December north of the 45th parallel wants to be a quiet time, and in the last six years I’ve learned to let it be just that. So in the three weeks after hunting season I did only as much of anything as I wanted to, which added up to a few hikes and snowbike rides and ski trips, a fair amount of sewing, a lot of sitting around, and quite a bit of going to bed well before 9pm. Rest and recharge is a good use for 15 hour nights.

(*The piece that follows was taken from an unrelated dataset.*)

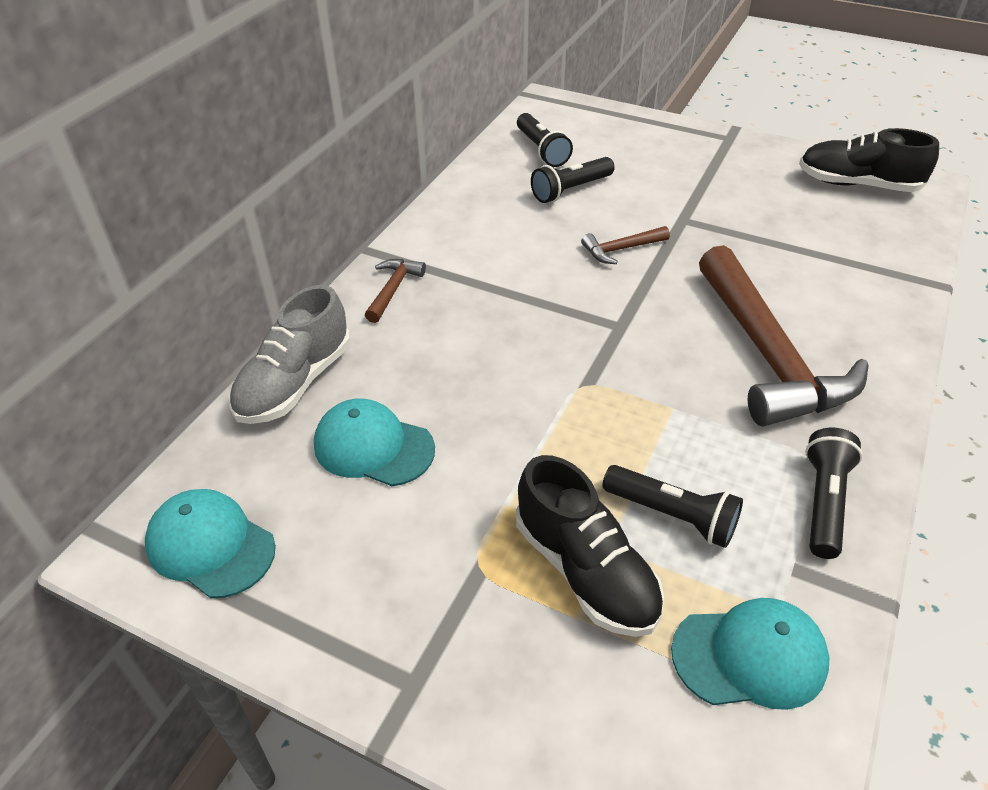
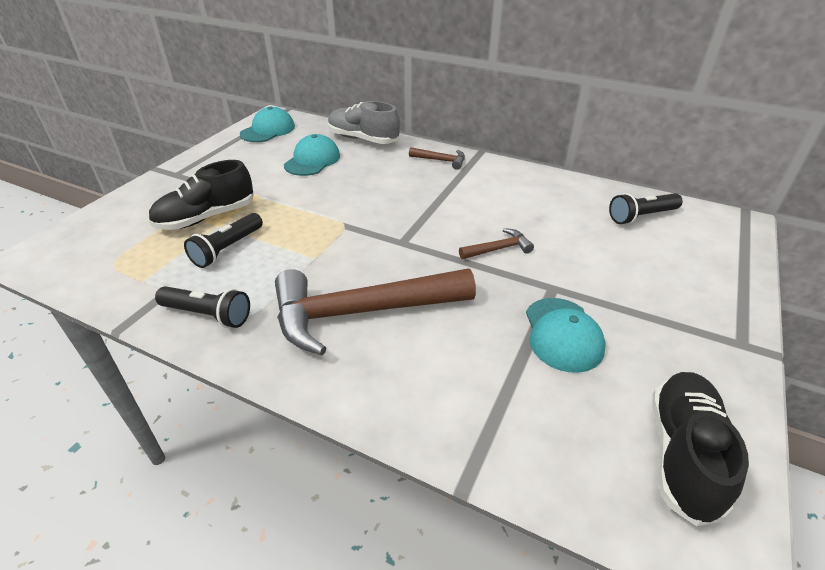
camera: 90 degrees right, 5 degrees down
black flashlight [531,157,615,203] -> none
brown hammer [581,226,670,264] -> brown hammer turned 90 degrees clockwise [459,228,534,259]
turquoise cap [671,598,830,710] -> turquoise cap moved to [526,298,606,373]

But the foundation for next year is built right now, so last week I used the inevitable less-busy time at work to start regular training. As of ten days ago I was not un-fit, but I wasn’t anywhere close to fit either, and a bit on the heavy side as well. Both things that are easily fixed, and the best cure to be found around here is laps up and down the local ski hill. 2000′ of vertical in a short stretch with weights on each foot (4+ pounds a foot all in, even with my fairly light gear) will sort your hiking fitness out fast if you do it regularly for a few months. It is not a coincidence that the best hiking shape of my life, for the Classic in 2011, came after the biggest and best winter in over a decade.
The key at this stage of the game is consistency. If a training outing needs to be cut short (windchill yesterday morning) or moved (windchill today, went out in the afternoon) that is not a problem, so long as you’re getting out and putting lots of vertical into the legs regularly.
With goals and priorities months down the road, fine tuning and rigor will come along in due time. But even with a base of fitness both deep and wide, you’ll get burned if you try to shortcut the foundation.
The above were on the first outing of my new camera, a Ricoh GR, which will I think work out nicely. All functions can be easily manipulated with gloves on, a unprecedented thing for a digital, and quite welcome when it’s -5F.